---------- Exercise materials
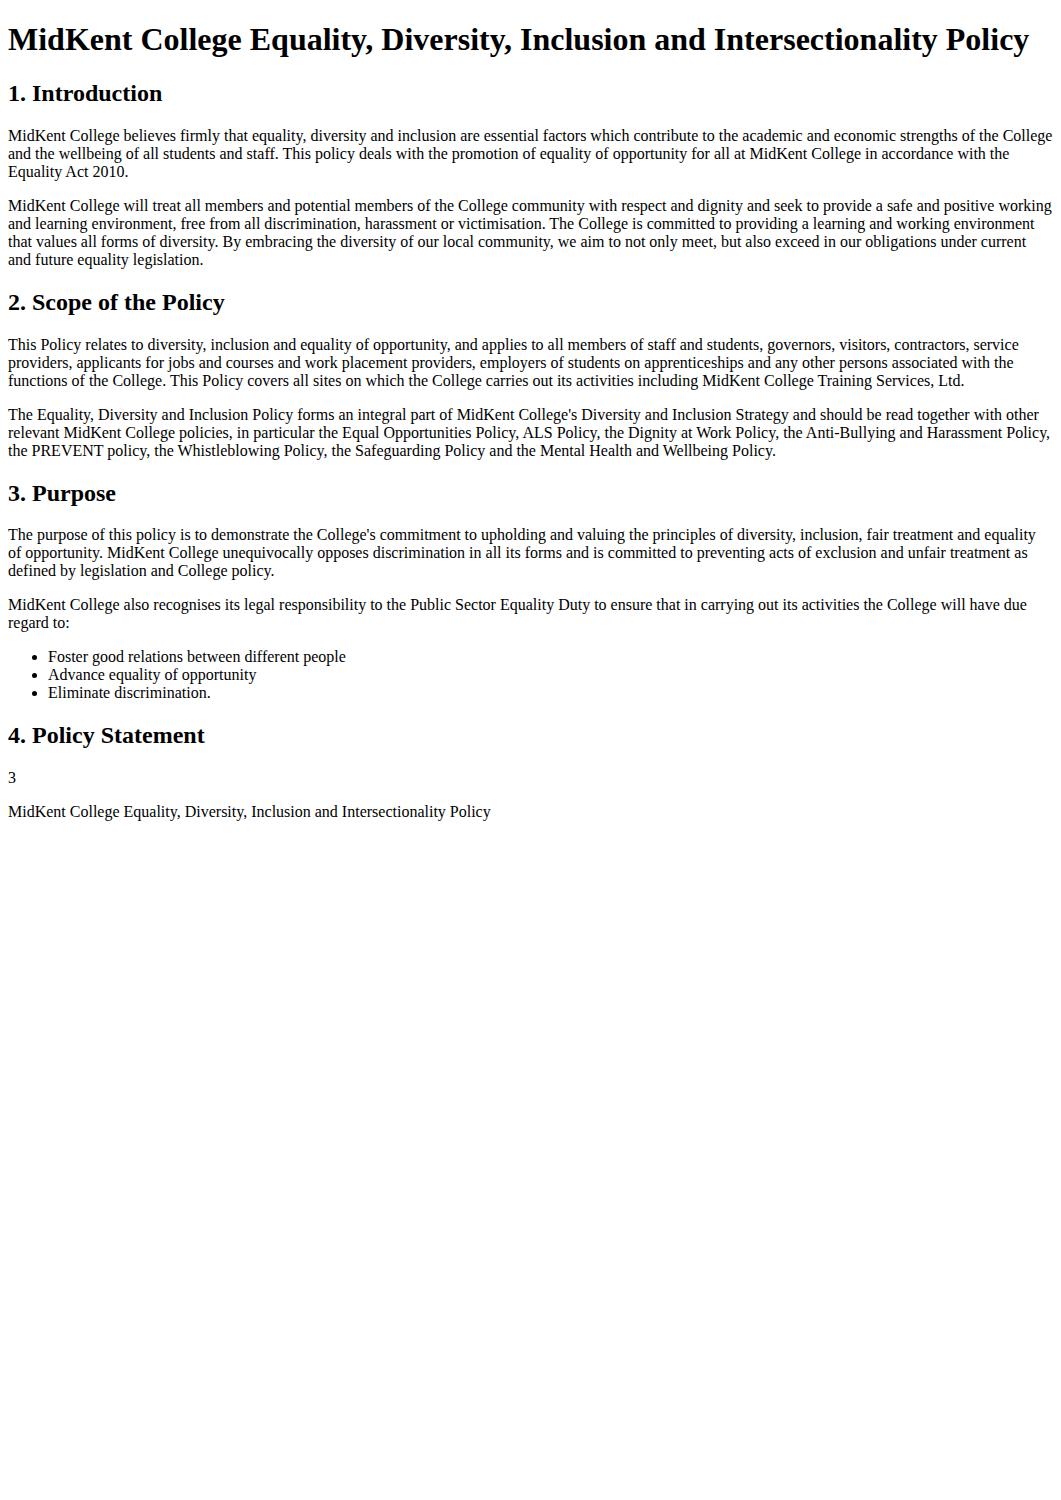MidKent College Equality, Diversity, Inclusion and Intersectionality Policy
1. Introduction
MidKent College believes firmly that equality, diversity and inclusion are essential factors which contribute to the academic and economic strengths of the College and the wellbeing of all students and staff. This policy deals with the promotion of equality of opportunity for all at MidKent College in accordance with the Equality Act 2010.
MidKent College will treat all members and potential members of the College community with respect and dignity and seek to provide a safe and positive working and learning environment, free from all discrimination, harassment or victimisation. The College is committed to providing a learning and working environment that values all forms of diversity. By embracing the diversity of our local community, we aim to not only meet, but also exceed in our obligations under current and future equality legislation.
2. Scope of the Policy
This Policy relates to diversity, inclusion and equality of opportunity, and applies to all members of staff and students, governors, visitors, contractors, service providers, applicants for jobs and courses and work placement providers, employers of students on apprenticeships and any other persons associated with the functions of the College. This Policy covers all sites on which the College carries out its activities including MidKent College Training Services, Ltd.
The Equality, Diversity and Inclusion Policy forms an integral part of MidKent College's Diversity and Inclusion Strategy and should be read together with other relevant MidKent College policies, in particular the Equal Opportunities Policy, ALS Policy, the Dignity at Work Policy, the Anti-Bullying and Harassment Policy, the PREVENT policy, the Whistleblowing Policy, the Safeguarding Policy and the Mental Health and Wellbeing Policy.
3. Purpose
The purpose of this policy is to demonstrate the College's commitment to upholding and valuing the principles of diversity, inclusion, fair treatment and equality of opportunity. MidKent College unequivocally opposes discrimination in all its forms and is committed to preventing acts of exclusion and unfair treatment as defined by legislation and College policy.
MidKent College also recognises its legal responsibility to the Public Sector Equality Duty to ensure that in carrying out its activities the College will have due regard to:
Foster good relations between different people
Advance equality of opportunity
Eliminate discrimination.
4. Policy Statement
3
MidKent College Equality, Diversity, Inclusion and Intersectionality Policy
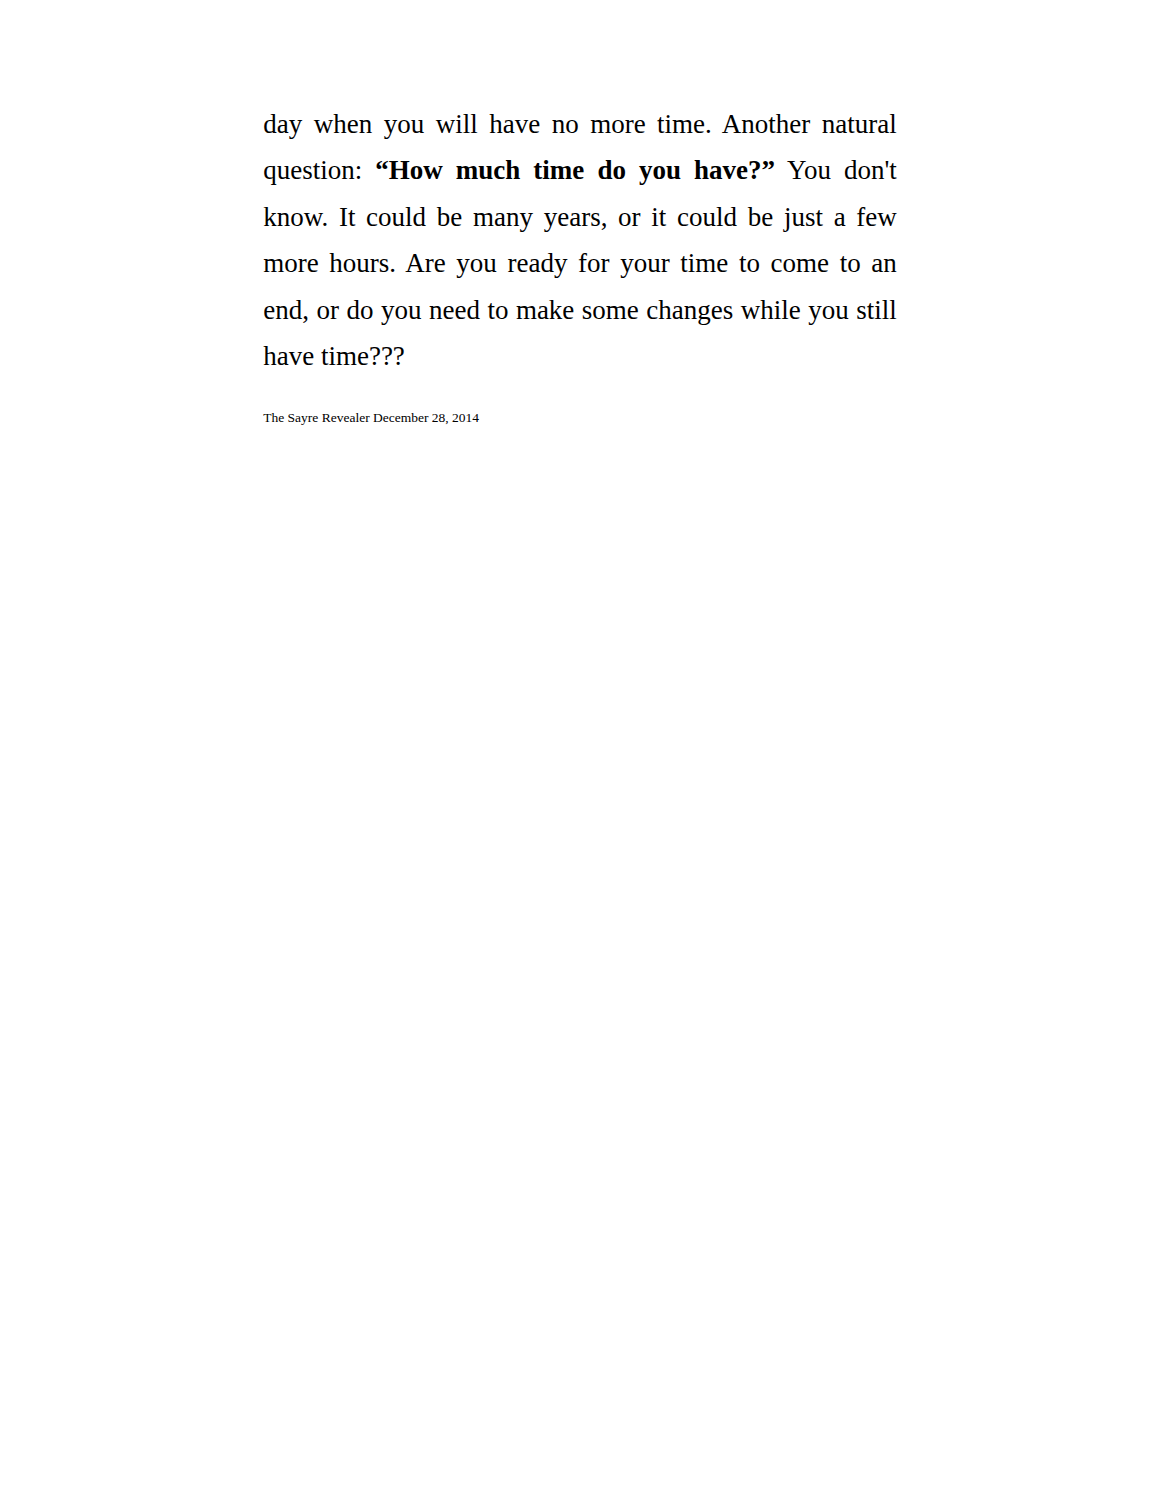day when you will have no more time. Another natural question: “How much time do you have?” You don't know. It could be many years, or it could be just a few more hours. Are you ready for your time to come to an end, or do you need to make some changes while you still have time???
The Sayre Revealer December 28, 2014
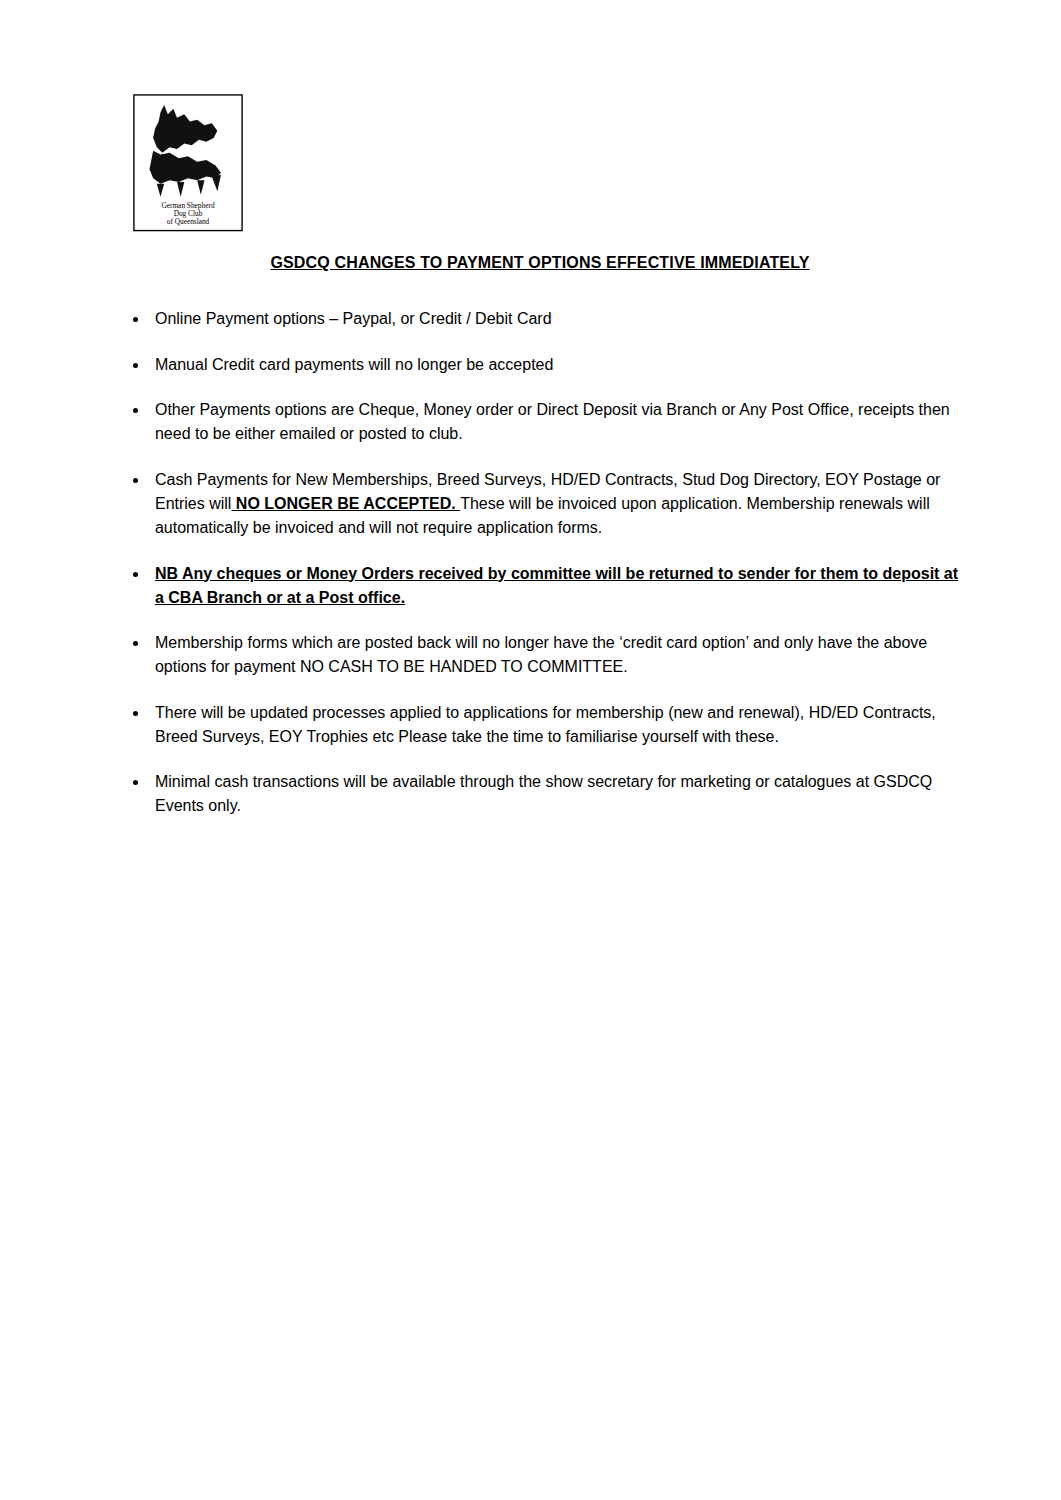German Shepherd Dog Club of Queensland
GSDCQ CHANGES TO PAYMENT OPTIONS EFFECTIVE IMMEDIATELY
Online Payment options – Paypal, or Credit / Debit Card
Manual Credit card payments will no longer be accepted
Other Payments options are Cheque, Money order or Direct Deposit via Branch or Any Post Office, receipts then need to be either emailed or posted to club.
Cash Payments for New Memberships, Breed Surveys, HD/ED Contracts, Stud Dog Directory, EOY Postage or Entries will NO LONGER BE ACCEPTED. These will be invoiced upon application. Membership renewals will automatically be invoiced and will not require application forms.
NB Any cheques or Money Orders received by committee will be returned to sender for them to deposit at a CBA Branch or at a Post office.
Membership forms which are posted back will no longer have the ‘credit card option’ and only have the above options for payment NO CASH TO BE HANDED TO COMMITTEE.
There will be updated processes applied to applications for membership (new and renewal), HD/ED Contracts, Breed Surveys, EOY Trophies etc Please take the time to familiarise yourself with these.
Minimal cash transactions will be available through the show secretary for marketing or catalogues at GSDCQ Events only.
--------------------
**Your task**
For each line of the entries that holds the word "Money", pull that line out.

**Solution to this problem**
Other Payments options are Cheque, Money order or Direct Deposit via Branch or Any Post Office, receipts then need to be either emailed or posted to club.
NB Any cheques or Money Orders received by committee will be returned to sender for them to deposit at a CBA Branch or at a Post office.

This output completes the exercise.